Forrester was a key figure in the development of digital computing, the national air defense system, and MIT’s Lincoln Laboratory. He developed servomechanisms, radar controls, and flight-training computers for the US Navy. He led Project Whirlwind, an early MIT digital computing project. It was his work on Whirlwind that led him to invent magnetic core memory, an early form of RAM in 1949.
In the mid-1950s Forrester developed system dynamics — a model-based approach to analysing complex organizations and systems. He sought to combat the factory’s boom-and-bust cycle by examining its weekly orders, inventory, production rate, and employees. He then developed a computer simulation of the GE supply chain to show how management practices, not market forces, were causing the cycle.

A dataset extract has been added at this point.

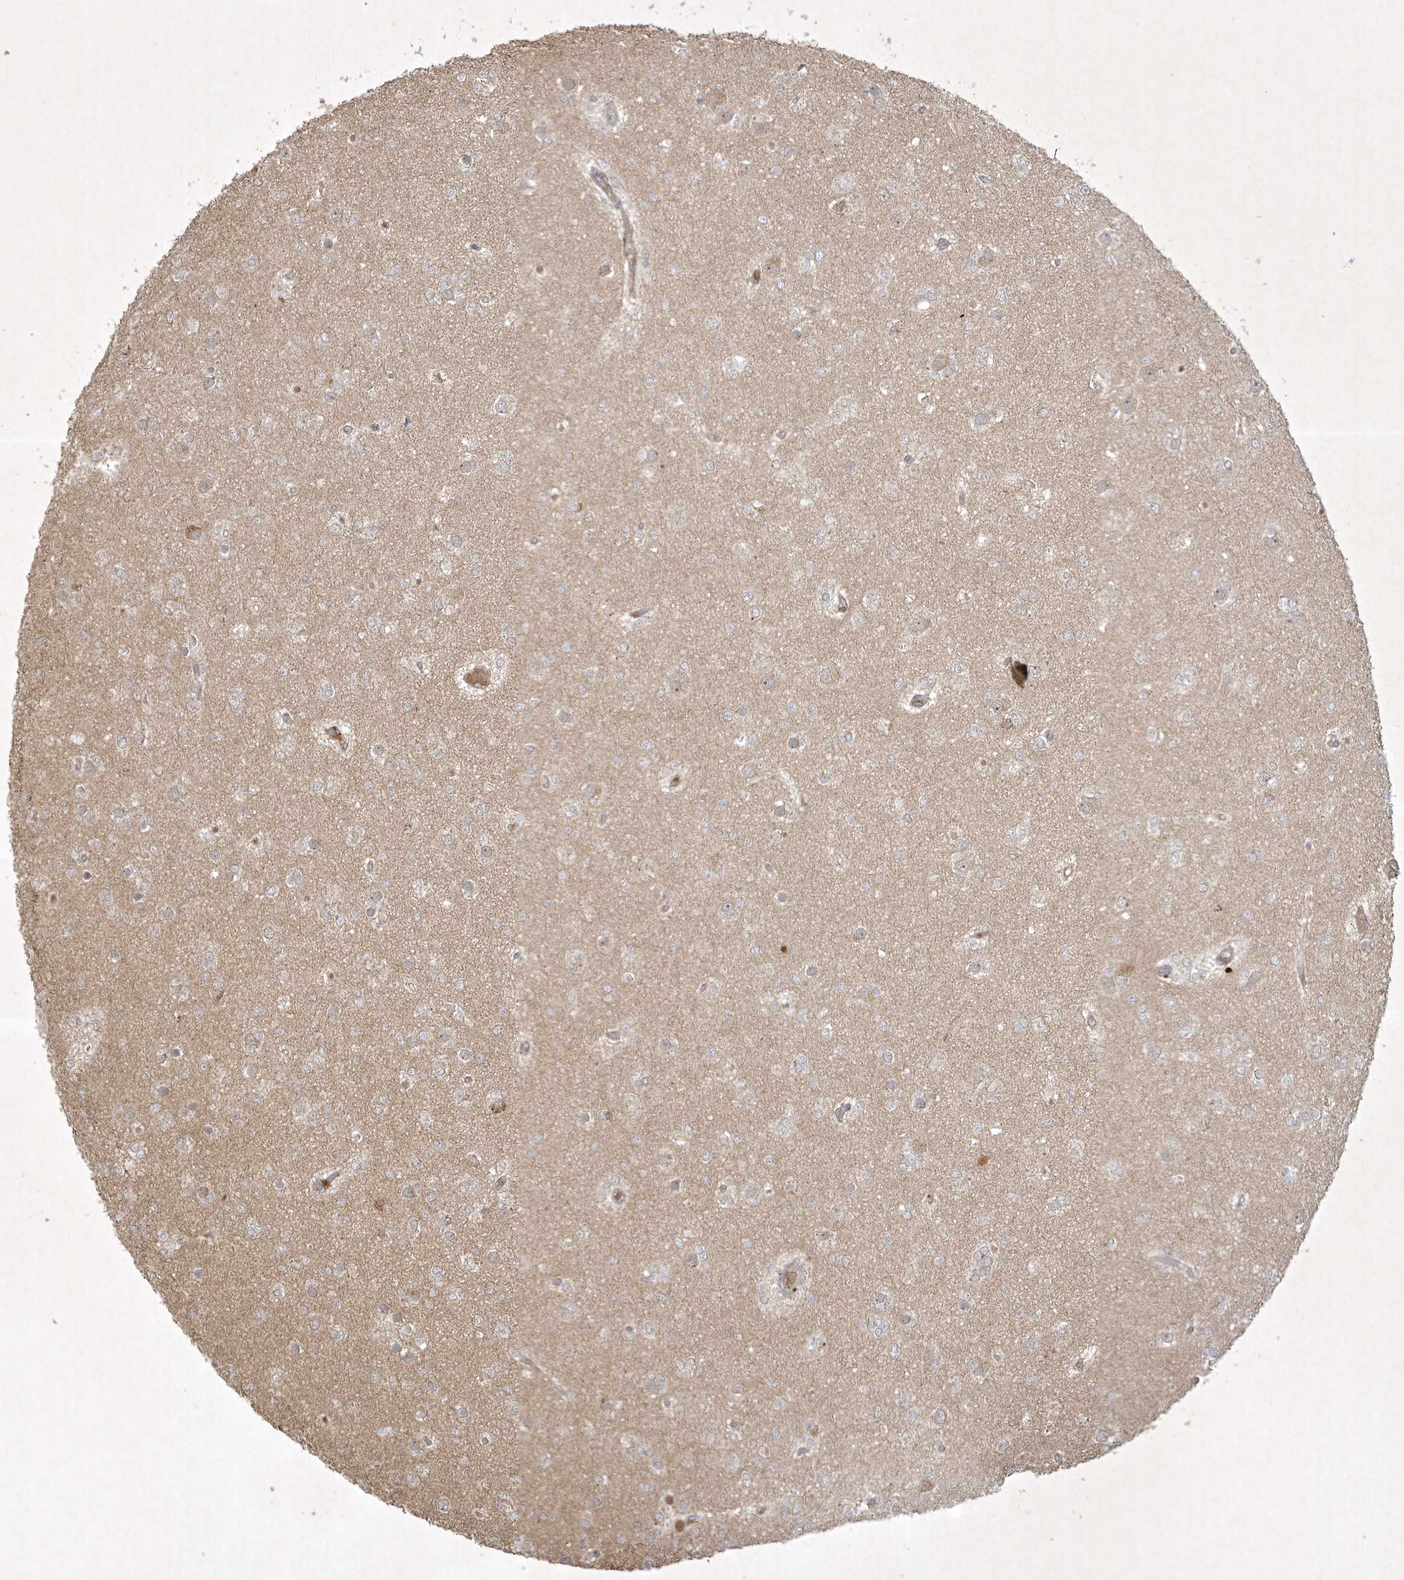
{"staining": {"intensity": "negative", "quantity": "none", "location": "none"}, "tissue": "glioma", "cell_type": "Tumor cells", "image_type": "cancer", "snomed": [{"axis": "morphology", "description": "Glioma, malignant, Low grade"}, {"axis": "topography", "description": "Brain"}], "caption": "A photomicrograph of glioma stained for a protein displays no brown staining in tumor cells.", "gene": "FAM83C", "patient": {"sex": "female", "age": 22}}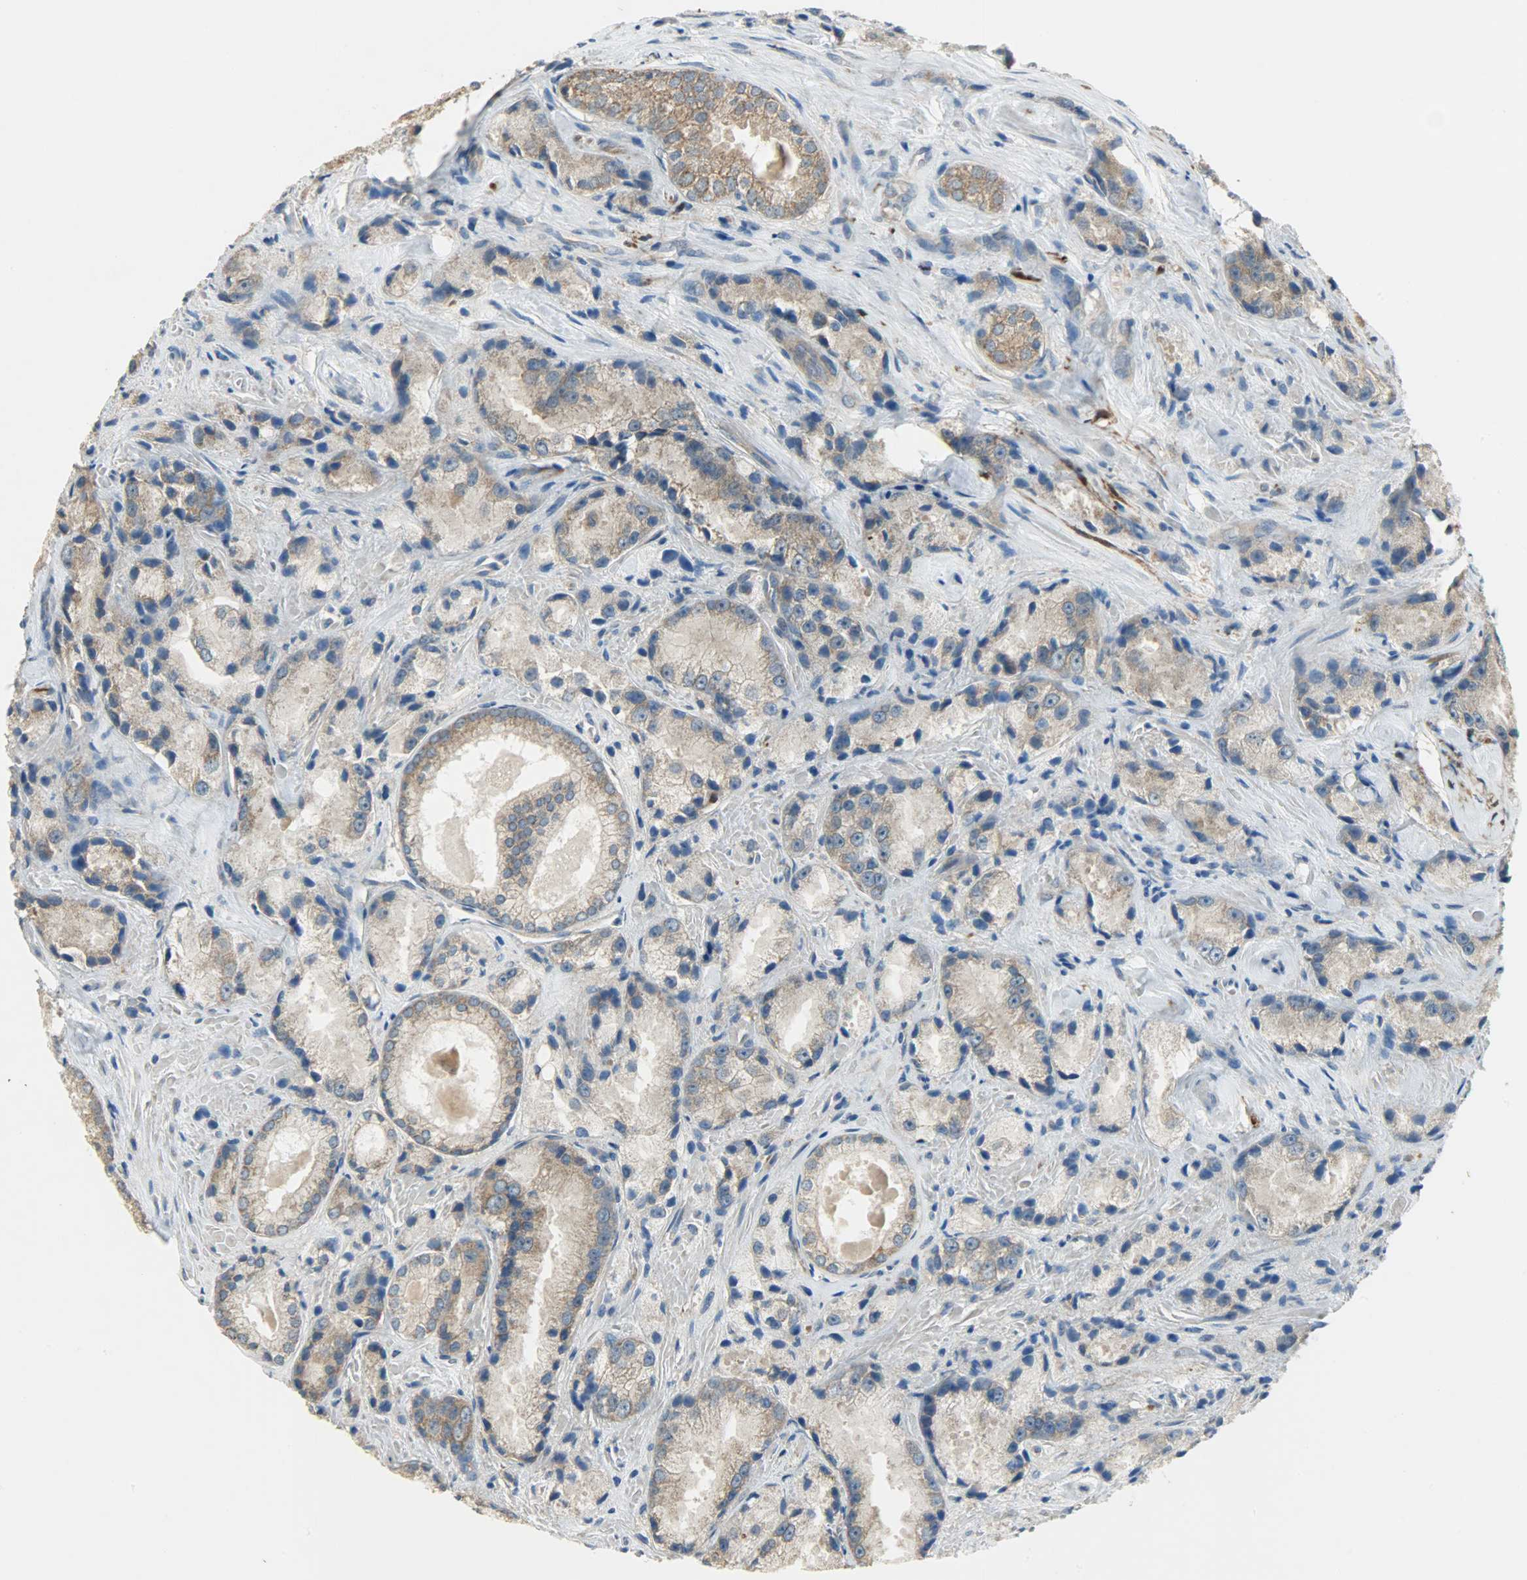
{"staining": {"intensity": "moderate", "quantity": ">75%", "location": "cytoplasmic/membranous"}, "tissue": "prostate cancer", "cell_type": "Tumor cells", "image_type": "cancer", "snomed": [{"axis": "morphology", "description": "Adenocarcinoma, Low grade"}, {"axis": "topography", "description": "Prostate"}], "caption": "Immunohistochemical staining of prostate cancer exhibits moderate cytoplasmic/membranous protein staining in approximately >75% of tumor cells. Nuclei are stained in blue.", "gene": "C1orf198", "patient": {"sex": "male", "age": 64}}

Forrester’s “Industrial Dynamics” was published in 1961. The field expanded to chart the complexities of economies, supply chains, and organizations. Later, he cast the principles of system dynamics on global issues in “Urban Dynamics,” published in 1969, and “World Dynamics,” published in 1971. The latter was an integrated simulation model of population, resources, and economic growth.
He was the first to criticise growth economics something which did not endear him to businesses, government officials, and academics. However, in that he was proved right as population, economic growth and manic business drives climate, deforestation, collapsing fisheries, resource conflict, and mass migrations.
Forrester was married for 64 years to Susan Forrester, who died in 2010. He is survived by a daughter, Judith; two sons, Nathan and Ned; four grandchildren, Matthew, Julia, Neil, and Katherine; and two great grandchildren, Everett and Faraday.